The current research revealed that the percentage of chromatin/DNA damage between folic acid group and nicotinic acid group was to be statistically significant difference (p < 0.05). The present study found that folic acid is more effective in maintaining chromatin and DNA integrity than nicotinic acid. Although an interesting point in the analysis of present study results, showed that the chromatin condensation and DNA integrity was maintained and were significantly reduced in groups receiving a combination of folic and nicotinic acid in comparison to the folic acid group (p < 0.05) and nicotinic acid group (p < 0.001).

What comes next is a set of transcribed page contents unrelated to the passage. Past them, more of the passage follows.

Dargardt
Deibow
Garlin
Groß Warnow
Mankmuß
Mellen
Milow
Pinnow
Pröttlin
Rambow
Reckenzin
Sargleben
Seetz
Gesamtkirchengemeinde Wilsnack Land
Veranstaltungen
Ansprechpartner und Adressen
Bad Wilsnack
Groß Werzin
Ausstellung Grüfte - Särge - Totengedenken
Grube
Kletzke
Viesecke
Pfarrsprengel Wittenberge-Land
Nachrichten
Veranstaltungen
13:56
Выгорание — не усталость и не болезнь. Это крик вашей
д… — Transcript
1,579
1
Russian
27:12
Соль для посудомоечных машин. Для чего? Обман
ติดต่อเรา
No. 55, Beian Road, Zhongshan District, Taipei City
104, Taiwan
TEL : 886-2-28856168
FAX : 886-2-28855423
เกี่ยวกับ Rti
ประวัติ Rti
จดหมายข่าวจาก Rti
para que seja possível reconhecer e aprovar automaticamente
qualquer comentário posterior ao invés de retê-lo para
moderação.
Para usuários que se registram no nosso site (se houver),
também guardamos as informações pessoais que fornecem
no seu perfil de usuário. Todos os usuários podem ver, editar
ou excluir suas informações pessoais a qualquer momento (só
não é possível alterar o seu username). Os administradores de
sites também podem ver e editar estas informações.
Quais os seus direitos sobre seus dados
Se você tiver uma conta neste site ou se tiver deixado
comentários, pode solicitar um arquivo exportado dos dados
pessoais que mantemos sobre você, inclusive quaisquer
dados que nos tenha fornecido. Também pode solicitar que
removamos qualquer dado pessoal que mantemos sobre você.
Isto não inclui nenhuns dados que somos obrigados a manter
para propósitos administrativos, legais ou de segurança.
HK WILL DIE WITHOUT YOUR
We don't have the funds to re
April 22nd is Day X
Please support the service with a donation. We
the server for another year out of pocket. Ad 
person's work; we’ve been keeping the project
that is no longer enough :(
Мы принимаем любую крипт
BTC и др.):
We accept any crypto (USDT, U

According to earlier studies, folic acid is indicated, not to be metabolically active (Greenberg et al. 2011; Pietrzik et al. 2010). Moreover, we propose that nicotinic acid may increase cell energy level by producing NADP coenzyme which may enhance and help to activate folic acid. Moreover, folic acid and nicotinic acid are reported to have antioxidant activity (Kim et al. 2015). So, the alterations revealed in the present study, can be effective in the enhancement of folic acid by nicotinic acid leading to increase cell energy level by producing NADP coenzyme, which could be the major cause of maintaining sperm chromatin condensation and DNA integrity in the groups receiving combination of folic and nicotinic acid. Therefore, folic acid and nicotinic acid can be a safe alternative agents in protecting the sperms against cryopreservation injuries and significantly ameliorate sperm parameters, lower chromatin/DNA damage and enhance the post-thaw sperm quality.

Conclusion

This study, demonstrated that antioxidant supplementation of folic acid and nicotinic acid in the human sperm cryopreservation medium ameliorate sperm viability, motility and chromatin/DNA quality. The use of antioxidants could prevent severe and deleterious effects of cryopreservation on sperm fertility potential. Enhancing sperm quality during cryopreservation can improve functional activity of sperm for a successful fertilization in the in vitro fertilization and intracytoplasmic sperm injection procedures. It is critical for a normal embryo development and birth of healthy offspring. Further investigation is suggested in induced damage of sperm such as oligospermia and azoospermia etc. Therefore, antioxidant supplementation of folic acid and nicotinic acid may be a promising alternative agent in maintaining the post-thaw sperm quality and DNA integrity to enhance the fertilization rate.